Perşembe, Ağustos 27, 2009

Havuzda Badem Korkusu...

Bundan tam bir gün önce (52 dakika içinde yetiştirebilirsem şayet...) bir haber gözümün nuruna çarpmıştı. "Denizde Badem Korkusu" adı altında. Böyle sarıcacık bir gacı nasıl bir ifadeyle bakıyordu anlatamam. Zeytinli ciabatta ekmeği çarpsın ki kızancık adeta Alfred'im Hitchcock'umun film afişlerinden fırlamış gibiydi. Bir de onu teselli eden başka bir gacı vardı. Neyse efendim, habere geri dönelim. Bu başlığa bakınca önce dedim herhalde sonunda Badem grubunun içten içe zırvaladığını kabul eden sahil sakinlerimiz bir çeşit protesto düzenlediler, denizin içine Badem'in ikinci albümünün bantını çalan bir MC Hammer tarzı teyp attılar da planktonlara neyin zeval geldi!

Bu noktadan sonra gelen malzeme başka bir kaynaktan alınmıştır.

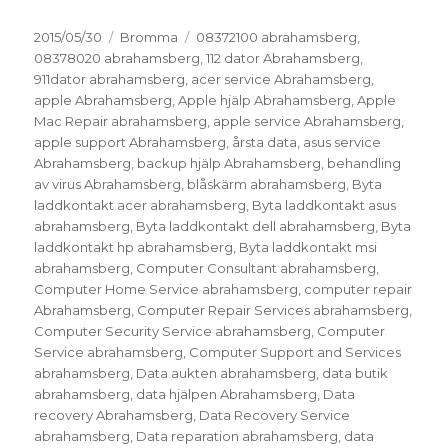
Postat
Kategorier
Taggar
2015/05/30
Bromma
08372100 abrahamsberg
,
08378020 abrahamsberg
,
112 dator Abrahamsberg
,
911dator abrahamsberg
,
acer service Abrahamsberg
,
apple Abrahamsberg
,
Apple hjälp Abrahamsberg
,
Apple
Mac Repair abrahamsberg
,
apple service Abrahamsberg
,
apple support Abrahamsberg
,
årsta data
,
asus service
Abrahamsberg
,
backup hjälp Abrahamsberg
,
behandling
av virus Abrahamsberg
,
blåskärm abrahamsberg
,
Byta
laddkontakt acer abrahamsberg
,
Byta laddkontakt asus
abrahamsberg
,
Byta laddkontakt dell abrahamsberg
,
Byta
laddkontakt hp abrahamsberg
,
Byta laddkontakt msi
abrahamsberg
,
Computer Consultant abrahamsberg
,
Computer Home Service abrahamsberg
,
computer repair
Abrahamsberg
,
Computer Repair Services abrahamsberg
,
Computer Security Service abrahamsberg
,
Computer
Service abrahamsberg
,
Computer Support and Services
abrahamsberg
,
Data aukten abrahamsberg
,
data butik
abrahamsberg
,
data hjälpen Abrahamsberg
,
Data
recovery Abrahamsberg
,
Data Recovery Service
abrahamsberg
,
Data reparation abrahamsberg
,
data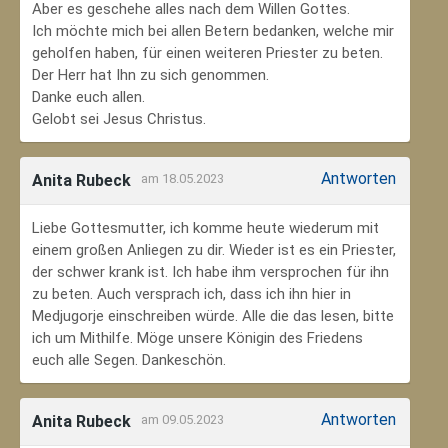
Aber es geschehe alles nach dem Willen Gottes.
Ich möchte mich bei allen Betern bedanken, welche mir
geholfen haben, für einen weiteren Priester zu beten.
Der Herr hat Ihn zu sich genommen.
Danke euch allen.
Gelobt sei Jesus Christus.
Antworten
Anita Rubeck
am 18.05.2023
Liebe Gottesmutter, ich komme heute wiederum mit
einem großen Anliegen zu dir. Wieder ist es ein Priester,
der schwer krank ist. Ich habe ihm versprochen für ihn
zu beten. Auch versprach ich, dass ich ihn hier in
Medjugorje einschreiben würde. Alle die das lesen, bitte
ich um Mithilfe. Möge unsere Königin des Friedens
euch alle Segen. Dankeschön.
Antworten
Anita Rubeck
am 09.05.2023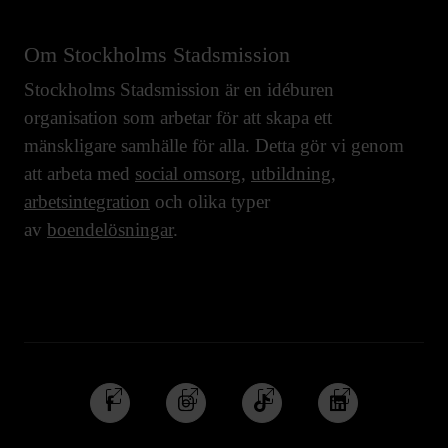
Om Stockholms Stadsmission
Stockholms Stadsmission är en idéburen
organisation som arbetar för att skapa ett
mänskligare samhälle för alla. Detta gör vi genom
att arbeta med
social omsorg
,
utbildning
,
arbetsintegration
och olika typer
av
boendelösningar
.
Följ
Följ
Följ
Följ
oss
oss
oss
oss
på
på
på
på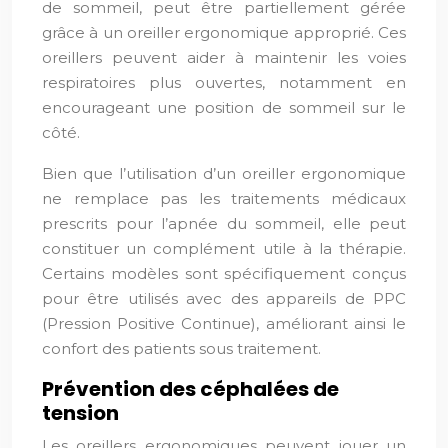
de sommeil, peut être partiellement gérée
grâce à un oreiller ergonomique approprié. Ces
oreillers peuvent aider à maintenir les voies
respiratoires plus ouvertes, notamment en
encourageant une position de sommeil sur le
côté.
Bien que l’utilisation d’un oreiller ergonomique
ne remplace pas les traitements médicaux
prescrits pour l’apnée du sommeil, elle peut
constituer un complément utile à la thérapie.
Certains modèles sont spécifiquement conçus
pour être utilisés avec des appareils de PPC
(Pression Positive Continue), améliorant ainsi le
confort des patients sous traitement.
Prévention des céphalées de
tension
Les oreillers ergonomiques peuvent jouer un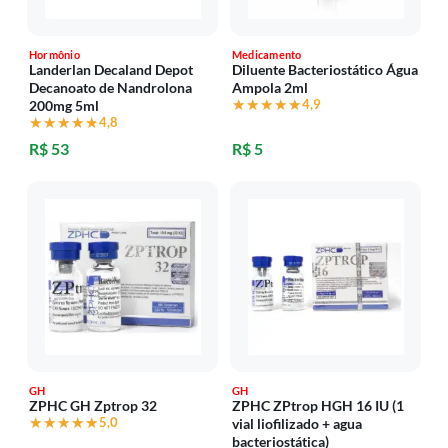
Hormônio
Medicamento
Landerlan Decaland Depot
Diluente Bacteriostático Água
Decanoato de Nandrolona
Ampola 2ml
★★★★★
★★★★★
4,9
200mg 5ml
★★★★★
★★★★★
4,8
R$ 53
R$ 5
GH
GH
ZPHC GH Zptrop 32
ZPHC ZPtrop HGH 16 IU (1
★★★★★
★★★★★
5,0
vial liofilizado + agua
bacteriostática)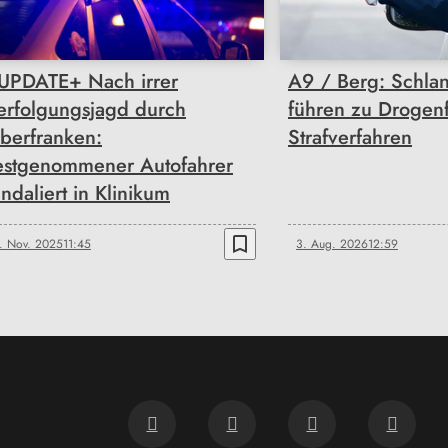
UPDATE+ Nach irrer
A9 / Berg: Schlan
erfolgungsjagd durch
führen zu Drogen
berfranken:
Strafverfahren
estgenommener Autofahrer
andaliert in Klinikum
bookmark_border
. Nov. 2025
11:45
3. Aug. 2026
12:59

Meğer öyle değilmiş. Haberi hala tam okumamakla birlikte Badem'in bir fok olduğunu ve kafesini parçalayarak kaçtığını öğrendim. İşte bizim kızancıklar ve oğlancıklar hayvanı sevmeye mi kalkmış, pipisine mi gülmüşler orasını tam anlamadım, hayvan kontür atak ile cevap vermiş (en combobreaker cinsinden - öptüm sizi Mortal Kombat severler) işte feryat figan ortalıkta bir kaçışma olmuş. Hatta olaydan sonra azıcık üstte olanlar deklarasyon neyin yapmışlar Badem'e yüz vermeyin, ellemeyin gayrı diye.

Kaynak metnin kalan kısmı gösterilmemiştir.